Document extract:
Note: PDF provided as a courtesy
UNITED STATES
SECURITIES AND EXCHANGE COMMISSION
Washington, D.C. 20549
FORM 8-K
CURRENT REPORT
Pursuant to Section 13 or 15(d) of
the Securities Exchange Act of 1934
Date of Report (Date of earliest event reported): August 31, 2011
![](https://capedge.com/proxy/8-K/0001136261-11-000481/prlogo.jpg)
MATTSON TECHNOLOGY, INC.
(Exact name of registrant as specified in its charter)
Delaware | 000-24838 | 77-0208119 |
(State or Other Jurisdiction of Incorporation) | (Commission File Number) | (I.R.S. Employer Identification Number) |
47131 Bayside Parkway
Fremont, California 94538
(Address of principal executive offices including zip code)
(510) 657-5900
(Registrant's telephone number, including area code)
Not Applicable
(Former name or former address, if changed since last report)
Check the appropriate box below if the Form 8-K filing is intended to simultaneously satisfy the filing obligation of the registrant under any of the following provisions:
o Written communications pursuant to Rule 425 under the Securities Act (17 CFR 230.425)
o Soliciting material pursuant to Rule 14a-12 under the Exchange Act (17 CFR 240.14a-12)
o Pre-commencement communications pursuant to Rule 14d-2(b) under the Exchange Act (17 CFR 240.14d-2(b))
o Pre-commencement communications pursuant to Rule 13e-4(c) under the Exchange Act (17 CFR 240.13e-4(c))
Item 5.02. Departure of Directors or Certain Officers; Election of Directors; Appointment of Certain Officers; Compensatory Arrangements of Certain Officers.
(b) Departure of a Principal Officer
On August 31, 2011, Andy Moring announced his planned departure as Executive Vice President - Finance, Chief Financial Officer and Secretary of Mattson Technology, Inc. ("Mattson Technology"), to be effective upon the hiring of a new chief financial officer or, if earlier, December 31, 2011.

Dataset extract:
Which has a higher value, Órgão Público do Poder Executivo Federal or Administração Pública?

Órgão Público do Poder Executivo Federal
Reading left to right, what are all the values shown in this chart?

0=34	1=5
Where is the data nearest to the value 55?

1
---
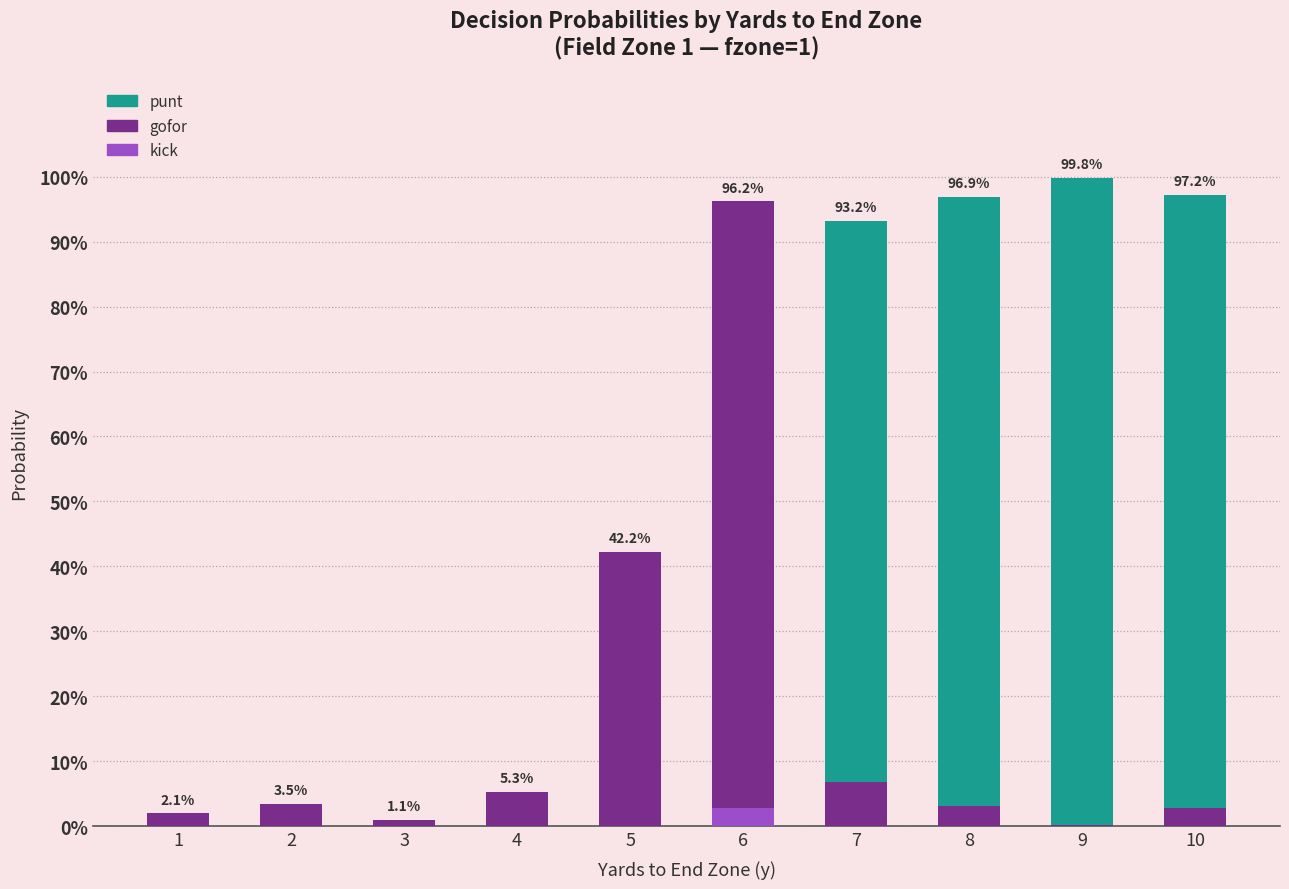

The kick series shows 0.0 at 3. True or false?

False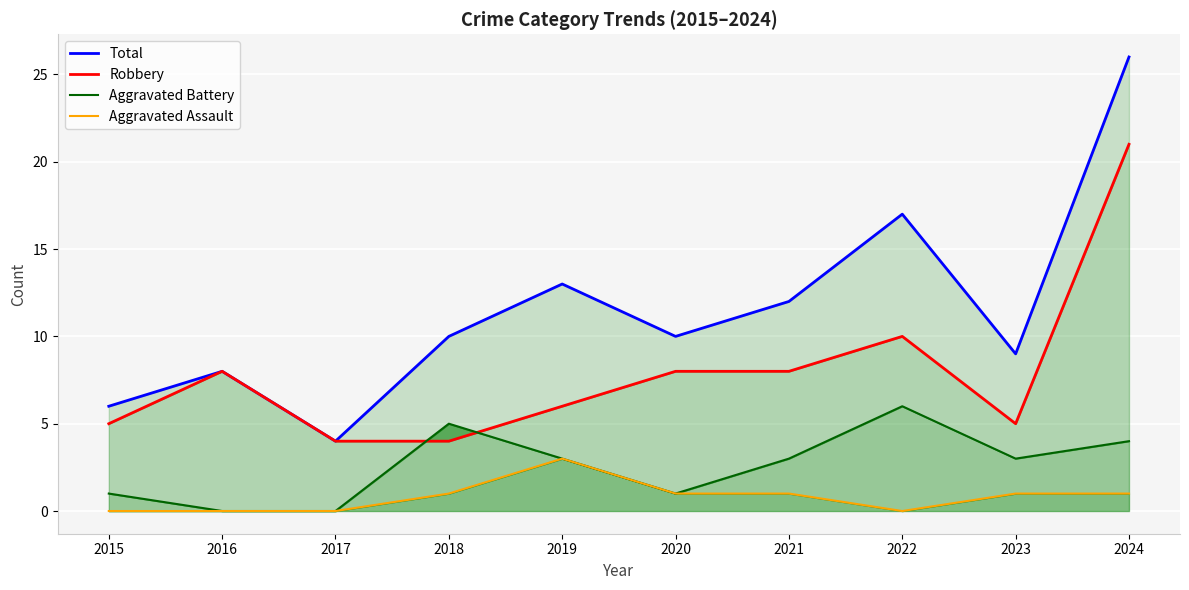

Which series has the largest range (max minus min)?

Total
--
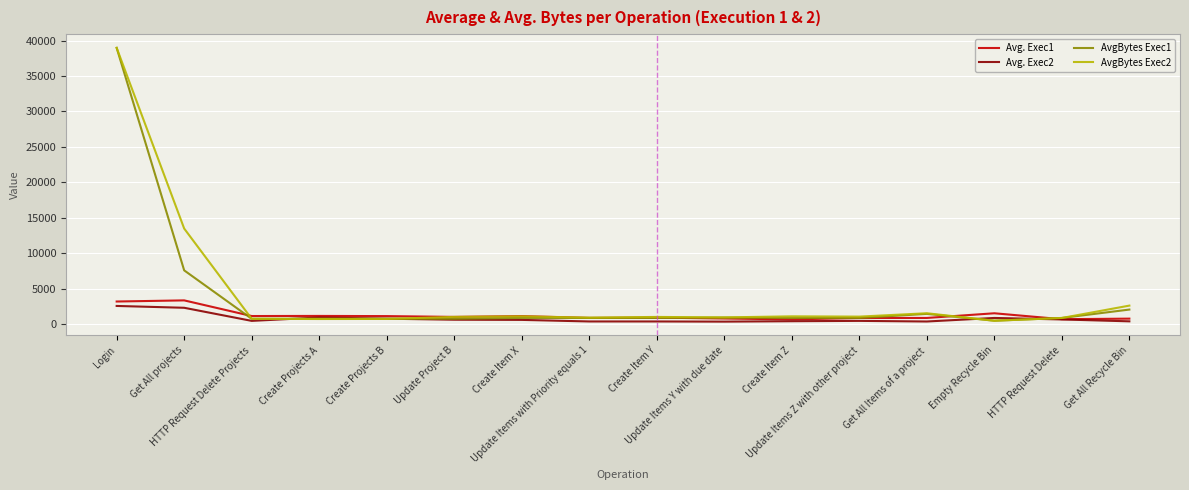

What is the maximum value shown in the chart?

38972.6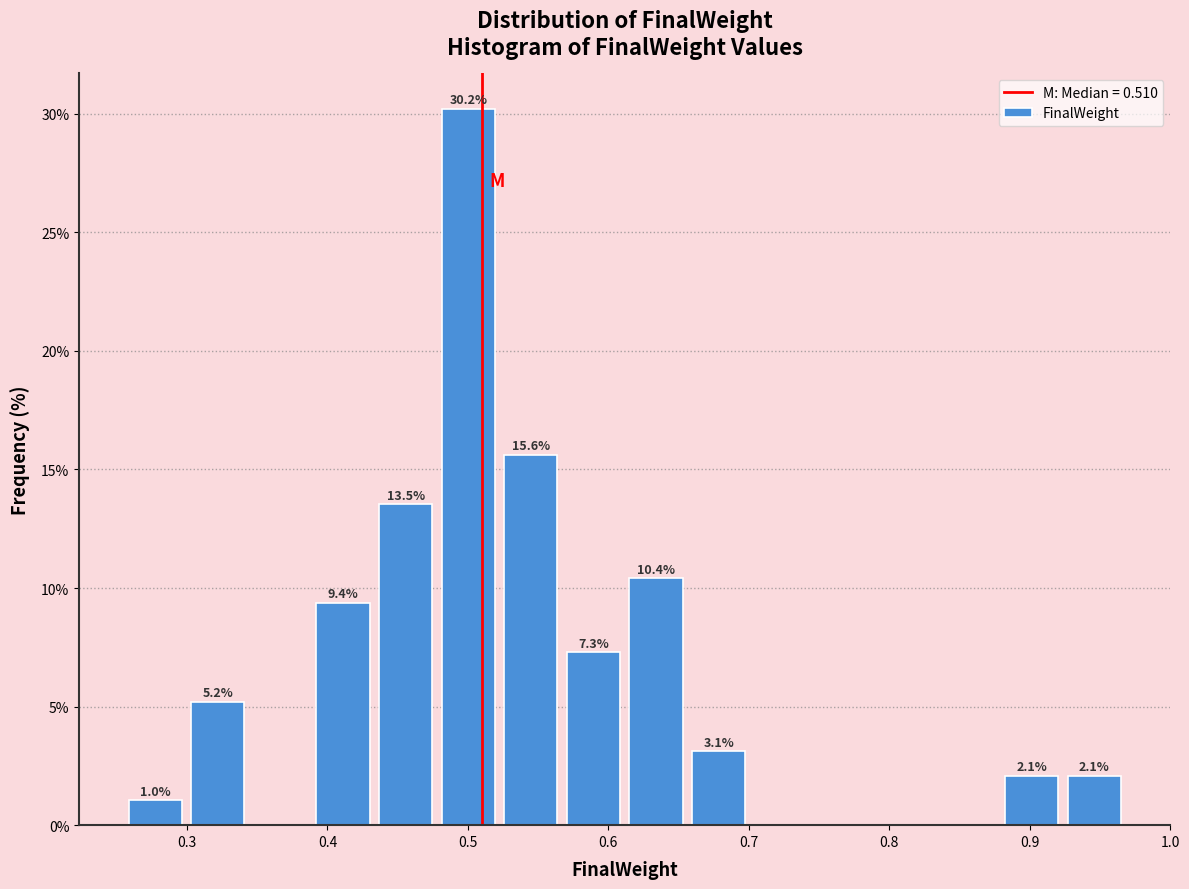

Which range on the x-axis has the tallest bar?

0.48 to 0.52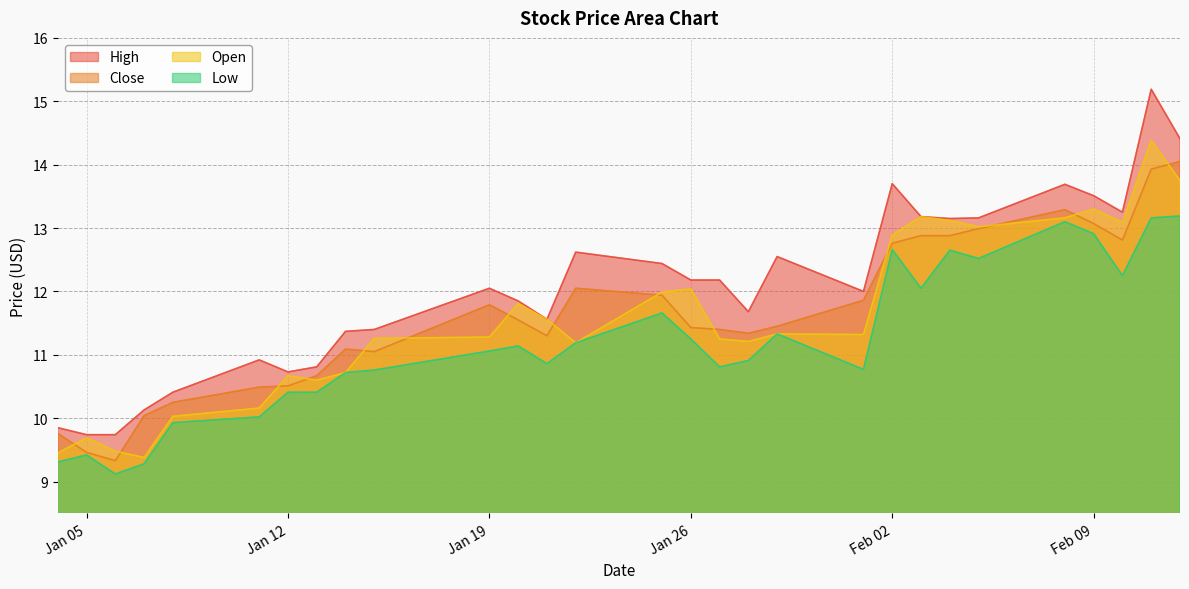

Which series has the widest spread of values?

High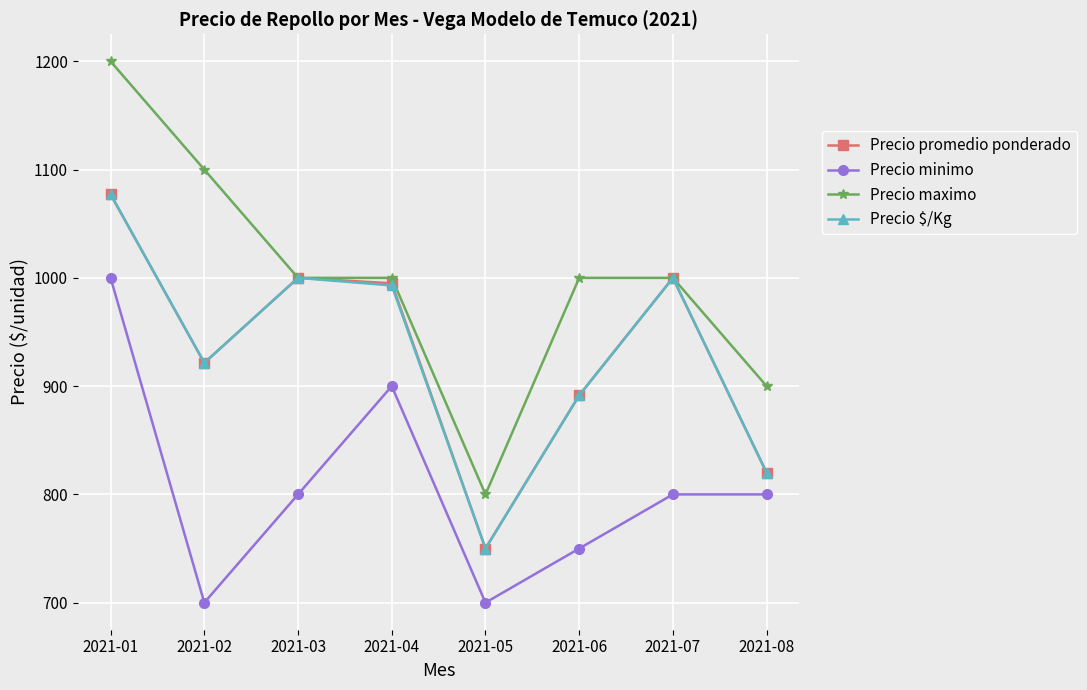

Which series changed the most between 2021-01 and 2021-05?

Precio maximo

Problem A: According to the Mattson Technology filing, what is the latest date on which Andy Moring's departure will take effect?
Problem B: Continue the Mattson Technology filing from its final sentence onward.
The listing has no connection to the Mattson Technology filing.

Exercise response A: December 31, 2011, unless a new chief financial officer is hired before then.

Exercise response B:
(e) Entry into Material Compensatory Arrangements with Named Executive Officers
On August 31, 2011, Mattson Technology entered into a Transition Agreement and Release with Andy Moring, Executive Vice President - Finance, Chief Financial Officer and Secretary.
Under the agreement and provided Mr. Moring does not revoke his acceptance of the terms of the agreement, Mr. Moring will continue his employment with Mattson Technology on a transition employment status until his employment terminates on December 31, 2011, subject to either party's earlier termination. During the transition period, Mr. Moring will continue to receive his current salary, continued vesting of stock options and restricted stock unit awards and health benefits. Mr. Moring's agreement specifies that subject to certain conditions, after December 31, 2011, he will receive (i) a lump sum equivalent to a one year base salary, for a total of $290,000; (ii) acceleration of all of his remaining unvested stock options so that they will fully vest on January 1, 2012, and will remain exercisable for 12 months; (iii) reimbursement of COBRA coverage expenses for six months; and (iv) if applicable for 2011 performance, a bonus to be determined by the board of directors of Mattson Technology. Under the agreement, Mr. Moring has agreed to a customary release of any and all claims at the time of the agreement and at the separation date. Mr. Moring's previous change of control agreement with Mattson Technology, dated as of May 25, 2011, is superseded and cancelled by the terms of this new agreement.
Item 9.01. Financial Statements and Exhibits.
(d) Exhibits
Exhibit | Description |
99.1 | September 1, 2011 Press Release by Mattson Technology, Inc. |
SIGNATURES
Pursuant to the requirements of the Securities Exchange Act of 1934, the Registrant has duly caused this report to be signed on its behalf by the undersigned hereunto duly authorized.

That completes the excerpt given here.